(Dataset entries)
· · ·
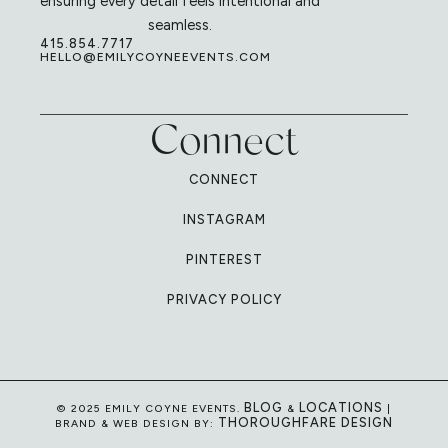
ensuring every detail feels intentional and
seamless.
415.854.7717
HELLO@EMILYCOYNEEVENTS.COM
Connect
CONNECT
INSTAGRAM
PINTEREST
PRIVACY POLICY
BLOG
LOCATIONS
© 2025 EMILY COYNE EVENTS.
&
|
THOROUGHFARE DESIGN
BRAND & WEB DESIGN BY:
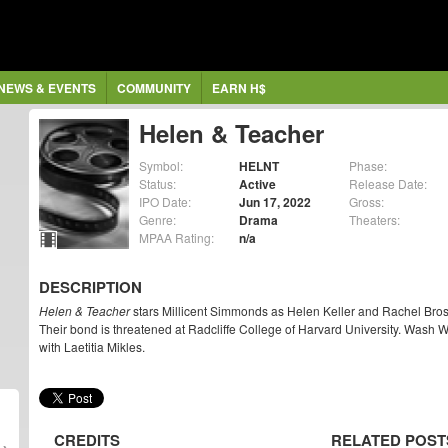
NEWS & EVENTS
COMMUNITY
EARN H$
Helen & Teacher
Symbol:
HELNT
Phase:
Status:
Active
Release Date:
IPO Date:
Jun 17, 2022
Gross:
Genre:
Drama
Theaters:
MPAA Rating:
n/a
DESCRIPTION
Helen & Teacher
stars Millicent Simmonds as Helen Keller and Rachel Brosn
Their bond is threatened at Radcliffe College of Harvard University. Wash 
with Laetitia Mikles.
CREDITS
RELATED POST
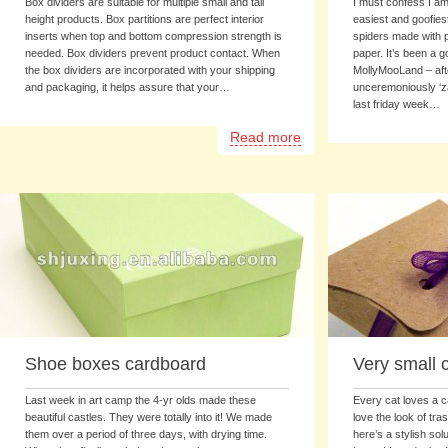
Box dividers are suitable for multiple small and tall
I must confess I am 
height products. Box partitions are perfect interior
easiest and goofies
inserts when top and bottom compression strength is
spiders made with 
needed. Box dividers prevent product contact. When
paper. It’s been a g
the box dividers are incorporated with your shipping
MollyMooLand – af
and packaging, it helps assure that your…
unceremoniously ‘za
last friday week…
Read more
Shoe boxes cardboard
Very small 
Last week in art camp the 4-yr olds made these
Every cat loves a 
beautiful castles. They were totally into it! We made
love the look of tra
them over a period of three days, with drying time.
here’s a stylish sol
· · ·
Work order:
Skip the pictures and print each record exactly as it stands.

Answer to this exercise:
ensuring every detail feels intentional and
seamless.
415.854.7717
HELLO@EMILYCOYNEEVENTS.COM
Connect
CONNECT
INSTAGRAM
PINTEREST
PRIVACY POLICY
BLOG
LOCATIONS
© 2025 EMILY COYNE EVENTS.
&
|
THOROUGHFARE DESIGN
BRAND & WEB DESIGN BY:
NEWS & EVENTS
COMMUNITY
EARN H$
Helen & Teacher
Symbol:
HELNT
Phase:
Status:
Active
Release Date:
IPO Date:
Jun 17, 2022
Gross:
Genre:
Drama
Theaters:
MPAA Rating:
n/a
DESCRIPTION
Helen & Teacher
stars Millicent Simmonds as Helen Keller and Rachel Brosn
Their bond is threatened at Radcliffe College of Harvard University. Wash 
with Laetitia Mikles.
CREDITS
RELATED POST
Box dividers are suitable for multiple small and tall
I must confess I am 
height products. Box partitions are perfect interior
easiest and goofies
inserts when top and bottom compression strength is
spiders made with 
needed. Box dividers prevent product contact. When
paper. It’s been a g
the box dividers are incorporated with your shipping
MollyMooLand – af
and packaging, it helps assure that your…
unceremoniously ‘za
last friday week…
Read more
Shoe boxes cardboard
Very small 
Last week in art camp the 4-yr olds made these
Every cat loves a 
beautiful castles. They were totally into it! We made
love the look of tra
them over a period of three days, with drying time.
here’s a stylish sol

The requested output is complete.